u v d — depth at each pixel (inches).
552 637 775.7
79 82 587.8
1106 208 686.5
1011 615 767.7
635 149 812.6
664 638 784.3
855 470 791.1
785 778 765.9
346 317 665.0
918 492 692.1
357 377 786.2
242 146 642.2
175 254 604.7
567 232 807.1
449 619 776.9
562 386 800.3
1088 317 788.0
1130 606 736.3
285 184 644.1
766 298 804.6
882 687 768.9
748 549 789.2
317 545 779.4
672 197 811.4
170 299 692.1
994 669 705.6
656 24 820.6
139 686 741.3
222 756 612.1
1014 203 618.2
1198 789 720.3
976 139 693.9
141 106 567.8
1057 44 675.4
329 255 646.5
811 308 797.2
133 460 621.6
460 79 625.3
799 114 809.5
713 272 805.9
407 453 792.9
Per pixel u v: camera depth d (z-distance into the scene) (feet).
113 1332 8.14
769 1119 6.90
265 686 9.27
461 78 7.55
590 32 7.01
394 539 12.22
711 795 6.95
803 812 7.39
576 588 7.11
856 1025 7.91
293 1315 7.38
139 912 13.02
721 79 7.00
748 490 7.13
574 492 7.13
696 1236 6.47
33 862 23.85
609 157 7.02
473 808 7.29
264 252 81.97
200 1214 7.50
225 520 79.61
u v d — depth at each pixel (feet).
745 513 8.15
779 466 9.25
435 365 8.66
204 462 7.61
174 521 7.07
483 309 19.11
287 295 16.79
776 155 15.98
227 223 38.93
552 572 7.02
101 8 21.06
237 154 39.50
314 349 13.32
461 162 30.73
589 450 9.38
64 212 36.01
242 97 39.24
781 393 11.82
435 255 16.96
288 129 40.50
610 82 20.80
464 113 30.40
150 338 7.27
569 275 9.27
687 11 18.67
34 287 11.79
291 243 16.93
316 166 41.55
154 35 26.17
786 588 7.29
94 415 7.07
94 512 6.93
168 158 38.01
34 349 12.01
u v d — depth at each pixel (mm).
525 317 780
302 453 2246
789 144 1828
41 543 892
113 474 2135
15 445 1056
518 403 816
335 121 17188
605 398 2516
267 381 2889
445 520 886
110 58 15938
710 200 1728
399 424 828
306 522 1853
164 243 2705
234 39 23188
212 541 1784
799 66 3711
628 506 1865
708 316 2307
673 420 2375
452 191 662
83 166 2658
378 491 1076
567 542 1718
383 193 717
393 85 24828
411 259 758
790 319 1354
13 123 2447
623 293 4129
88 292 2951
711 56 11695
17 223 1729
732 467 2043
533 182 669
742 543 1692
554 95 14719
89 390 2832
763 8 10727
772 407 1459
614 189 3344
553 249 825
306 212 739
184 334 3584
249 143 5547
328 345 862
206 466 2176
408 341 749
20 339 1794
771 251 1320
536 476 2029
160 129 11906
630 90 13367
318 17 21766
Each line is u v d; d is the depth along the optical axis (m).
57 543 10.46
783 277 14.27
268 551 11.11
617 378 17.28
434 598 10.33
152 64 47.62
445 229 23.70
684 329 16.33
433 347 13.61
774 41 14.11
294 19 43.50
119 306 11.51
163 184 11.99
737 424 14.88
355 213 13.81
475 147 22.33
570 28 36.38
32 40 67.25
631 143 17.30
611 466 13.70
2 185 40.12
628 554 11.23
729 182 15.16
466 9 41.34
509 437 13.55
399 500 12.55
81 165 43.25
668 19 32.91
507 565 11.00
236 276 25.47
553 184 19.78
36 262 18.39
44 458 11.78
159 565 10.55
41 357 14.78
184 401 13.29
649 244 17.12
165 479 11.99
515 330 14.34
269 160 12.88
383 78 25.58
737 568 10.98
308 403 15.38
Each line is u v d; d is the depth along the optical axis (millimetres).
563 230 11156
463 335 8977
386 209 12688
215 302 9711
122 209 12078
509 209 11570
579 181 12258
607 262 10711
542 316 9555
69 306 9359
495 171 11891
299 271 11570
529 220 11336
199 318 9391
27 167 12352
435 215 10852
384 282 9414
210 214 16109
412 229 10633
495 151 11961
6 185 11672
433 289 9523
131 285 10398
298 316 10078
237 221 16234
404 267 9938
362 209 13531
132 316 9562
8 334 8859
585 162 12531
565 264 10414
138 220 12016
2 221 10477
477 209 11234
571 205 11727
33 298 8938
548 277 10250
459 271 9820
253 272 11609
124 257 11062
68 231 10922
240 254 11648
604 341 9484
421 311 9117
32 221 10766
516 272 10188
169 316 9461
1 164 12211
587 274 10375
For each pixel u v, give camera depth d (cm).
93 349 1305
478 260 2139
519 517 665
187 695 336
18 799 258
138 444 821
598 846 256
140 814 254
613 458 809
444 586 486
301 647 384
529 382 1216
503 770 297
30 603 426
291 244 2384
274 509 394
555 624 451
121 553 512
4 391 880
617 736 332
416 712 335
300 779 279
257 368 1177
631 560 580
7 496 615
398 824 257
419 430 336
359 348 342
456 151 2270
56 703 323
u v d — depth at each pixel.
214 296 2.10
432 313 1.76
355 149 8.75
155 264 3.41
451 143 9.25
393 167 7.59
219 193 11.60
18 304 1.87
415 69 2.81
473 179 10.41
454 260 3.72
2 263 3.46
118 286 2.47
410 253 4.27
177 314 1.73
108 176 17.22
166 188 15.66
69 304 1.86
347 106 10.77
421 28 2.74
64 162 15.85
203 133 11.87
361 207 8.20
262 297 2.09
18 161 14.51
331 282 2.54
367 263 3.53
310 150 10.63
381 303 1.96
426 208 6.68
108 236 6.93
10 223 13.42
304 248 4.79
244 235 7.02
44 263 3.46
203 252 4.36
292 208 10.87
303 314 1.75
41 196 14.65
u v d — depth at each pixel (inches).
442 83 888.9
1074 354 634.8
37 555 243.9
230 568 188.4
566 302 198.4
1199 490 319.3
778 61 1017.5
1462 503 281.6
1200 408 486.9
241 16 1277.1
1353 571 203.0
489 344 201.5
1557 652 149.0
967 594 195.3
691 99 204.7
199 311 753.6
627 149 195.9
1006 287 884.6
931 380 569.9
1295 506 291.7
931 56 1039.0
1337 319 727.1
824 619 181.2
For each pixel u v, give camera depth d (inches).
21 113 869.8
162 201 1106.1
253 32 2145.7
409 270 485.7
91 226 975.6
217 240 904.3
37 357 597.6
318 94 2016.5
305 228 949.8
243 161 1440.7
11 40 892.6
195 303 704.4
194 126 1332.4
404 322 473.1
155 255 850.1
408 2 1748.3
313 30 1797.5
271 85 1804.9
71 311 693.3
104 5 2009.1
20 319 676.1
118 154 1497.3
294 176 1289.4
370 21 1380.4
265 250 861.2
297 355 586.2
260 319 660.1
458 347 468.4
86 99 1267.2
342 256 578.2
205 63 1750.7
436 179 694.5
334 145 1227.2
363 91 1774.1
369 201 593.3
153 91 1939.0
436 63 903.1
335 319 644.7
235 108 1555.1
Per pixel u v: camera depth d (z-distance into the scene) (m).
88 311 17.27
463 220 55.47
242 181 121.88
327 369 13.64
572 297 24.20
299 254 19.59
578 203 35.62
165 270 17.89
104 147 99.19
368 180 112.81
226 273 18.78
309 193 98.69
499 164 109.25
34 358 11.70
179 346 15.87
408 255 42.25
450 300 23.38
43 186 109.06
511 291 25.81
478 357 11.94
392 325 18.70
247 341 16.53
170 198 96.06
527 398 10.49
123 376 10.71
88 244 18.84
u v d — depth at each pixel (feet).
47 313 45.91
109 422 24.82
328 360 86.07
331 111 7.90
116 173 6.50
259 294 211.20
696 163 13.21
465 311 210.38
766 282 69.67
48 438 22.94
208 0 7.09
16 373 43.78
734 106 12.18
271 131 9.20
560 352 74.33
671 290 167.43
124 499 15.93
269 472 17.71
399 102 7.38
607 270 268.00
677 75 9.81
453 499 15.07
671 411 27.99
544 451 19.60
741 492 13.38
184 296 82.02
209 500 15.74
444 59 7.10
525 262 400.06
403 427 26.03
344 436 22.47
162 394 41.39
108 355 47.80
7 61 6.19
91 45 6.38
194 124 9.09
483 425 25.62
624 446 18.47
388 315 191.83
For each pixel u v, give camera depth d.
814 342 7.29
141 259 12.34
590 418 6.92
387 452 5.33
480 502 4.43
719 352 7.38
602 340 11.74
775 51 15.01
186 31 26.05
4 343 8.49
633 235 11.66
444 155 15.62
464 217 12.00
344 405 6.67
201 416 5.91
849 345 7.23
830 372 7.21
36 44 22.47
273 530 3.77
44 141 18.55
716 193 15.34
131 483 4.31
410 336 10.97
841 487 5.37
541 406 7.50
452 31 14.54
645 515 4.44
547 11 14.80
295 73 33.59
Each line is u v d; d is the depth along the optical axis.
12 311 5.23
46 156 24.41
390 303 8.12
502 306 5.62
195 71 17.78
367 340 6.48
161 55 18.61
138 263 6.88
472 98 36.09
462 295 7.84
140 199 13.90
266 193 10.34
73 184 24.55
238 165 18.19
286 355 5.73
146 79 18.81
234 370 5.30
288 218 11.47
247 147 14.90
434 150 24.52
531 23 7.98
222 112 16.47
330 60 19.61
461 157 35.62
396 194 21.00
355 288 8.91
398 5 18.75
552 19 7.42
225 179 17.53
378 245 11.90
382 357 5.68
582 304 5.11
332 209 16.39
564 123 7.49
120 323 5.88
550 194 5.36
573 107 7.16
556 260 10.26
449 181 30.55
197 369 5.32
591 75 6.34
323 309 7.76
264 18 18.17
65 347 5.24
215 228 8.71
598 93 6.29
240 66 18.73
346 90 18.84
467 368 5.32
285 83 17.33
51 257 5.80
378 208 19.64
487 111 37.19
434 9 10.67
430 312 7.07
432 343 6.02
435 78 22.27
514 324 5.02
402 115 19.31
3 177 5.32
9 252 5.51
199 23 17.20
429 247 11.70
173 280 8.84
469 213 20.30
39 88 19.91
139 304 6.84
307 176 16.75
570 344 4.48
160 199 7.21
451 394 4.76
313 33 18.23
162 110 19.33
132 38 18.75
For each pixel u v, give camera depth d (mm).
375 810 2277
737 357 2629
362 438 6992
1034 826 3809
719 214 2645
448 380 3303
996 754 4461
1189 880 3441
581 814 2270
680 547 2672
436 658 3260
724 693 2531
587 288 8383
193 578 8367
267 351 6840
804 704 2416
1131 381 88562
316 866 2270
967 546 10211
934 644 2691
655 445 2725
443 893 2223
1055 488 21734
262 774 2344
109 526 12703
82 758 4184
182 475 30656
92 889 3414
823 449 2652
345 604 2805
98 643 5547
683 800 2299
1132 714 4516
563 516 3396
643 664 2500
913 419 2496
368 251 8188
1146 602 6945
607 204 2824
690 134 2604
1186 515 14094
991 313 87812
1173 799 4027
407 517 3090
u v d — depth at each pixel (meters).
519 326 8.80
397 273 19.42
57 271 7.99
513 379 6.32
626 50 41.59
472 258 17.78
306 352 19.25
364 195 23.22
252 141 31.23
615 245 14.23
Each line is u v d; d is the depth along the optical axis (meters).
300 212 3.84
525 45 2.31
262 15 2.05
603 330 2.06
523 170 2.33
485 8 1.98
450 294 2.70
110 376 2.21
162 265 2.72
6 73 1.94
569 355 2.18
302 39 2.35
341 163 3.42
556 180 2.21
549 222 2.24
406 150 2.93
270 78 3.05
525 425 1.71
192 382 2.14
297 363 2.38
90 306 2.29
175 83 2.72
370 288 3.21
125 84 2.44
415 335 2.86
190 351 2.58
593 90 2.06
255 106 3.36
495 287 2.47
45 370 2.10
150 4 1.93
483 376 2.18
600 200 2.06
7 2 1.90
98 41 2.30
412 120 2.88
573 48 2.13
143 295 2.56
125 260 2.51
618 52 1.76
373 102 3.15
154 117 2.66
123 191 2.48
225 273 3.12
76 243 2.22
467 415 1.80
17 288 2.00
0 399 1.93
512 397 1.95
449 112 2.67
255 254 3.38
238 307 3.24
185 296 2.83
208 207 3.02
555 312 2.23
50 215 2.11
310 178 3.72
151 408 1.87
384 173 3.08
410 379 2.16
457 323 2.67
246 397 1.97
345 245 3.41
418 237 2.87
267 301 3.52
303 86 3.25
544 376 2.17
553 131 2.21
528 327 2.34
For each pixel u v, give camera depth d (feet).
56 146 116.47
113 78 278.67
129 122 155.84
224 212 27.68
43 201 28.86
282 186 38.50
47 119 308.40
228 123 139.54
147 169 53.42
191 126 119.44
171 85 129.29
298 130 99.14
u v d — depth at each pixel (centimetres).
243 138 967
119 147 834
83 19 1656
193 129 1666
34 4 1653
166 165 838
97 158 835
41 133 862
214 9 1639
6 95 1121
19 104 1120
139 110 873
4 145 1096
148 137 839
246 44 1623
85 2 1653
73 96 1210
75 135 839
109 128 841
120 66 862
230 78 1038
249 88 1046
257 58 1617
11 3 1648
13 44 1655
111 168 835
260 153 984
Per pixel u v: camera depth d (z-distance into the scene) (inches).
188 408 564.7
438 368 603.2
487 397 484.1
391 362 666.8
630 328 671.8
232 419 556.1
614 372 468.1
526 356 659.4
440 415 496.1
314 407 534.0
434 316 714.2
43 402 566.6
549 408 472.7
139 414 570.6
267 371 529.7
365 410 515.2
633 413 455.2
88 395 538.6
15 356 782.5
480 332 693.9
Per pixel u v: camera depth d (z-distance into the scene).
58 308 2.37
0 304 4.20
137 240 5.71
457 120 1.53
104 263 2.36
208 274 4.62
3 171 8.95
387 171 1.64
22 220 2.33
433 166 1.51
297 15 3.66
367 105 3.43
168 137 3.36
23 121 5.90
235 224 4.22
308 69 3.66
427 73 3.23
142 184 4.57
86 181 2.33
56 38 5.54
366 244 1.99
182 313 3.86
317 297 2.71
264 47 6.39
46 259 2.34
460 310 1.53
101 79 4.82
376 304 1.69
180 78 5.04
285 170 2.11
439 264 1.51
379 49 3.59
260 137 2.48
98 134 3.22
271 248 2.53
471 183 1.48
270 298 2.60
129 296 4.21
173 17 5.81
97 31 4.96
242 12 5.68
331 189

■ YOUR GOAL: All lines from the listing above that include "camera" should be shown.

■ ANSWER SPACE:
Per pixel u v: camera depth d (z-distance into the scene) (feet).
For each pixel u v, give camera depth d (cm).
For each pixel u v, give camera depth d (inches).
Per pixel u v: camera depth d (z-distance into the scene) (m).
For each pixel u v, give camera depth d.
For each pixel u v, give camera depth d (mm).
For each pixel u v, give camera depth d (feet).
Per pixel u v: camera depth d (z-distance into the scene) (inches).
Per pixel u v: camera depth d (z-distance into the scene).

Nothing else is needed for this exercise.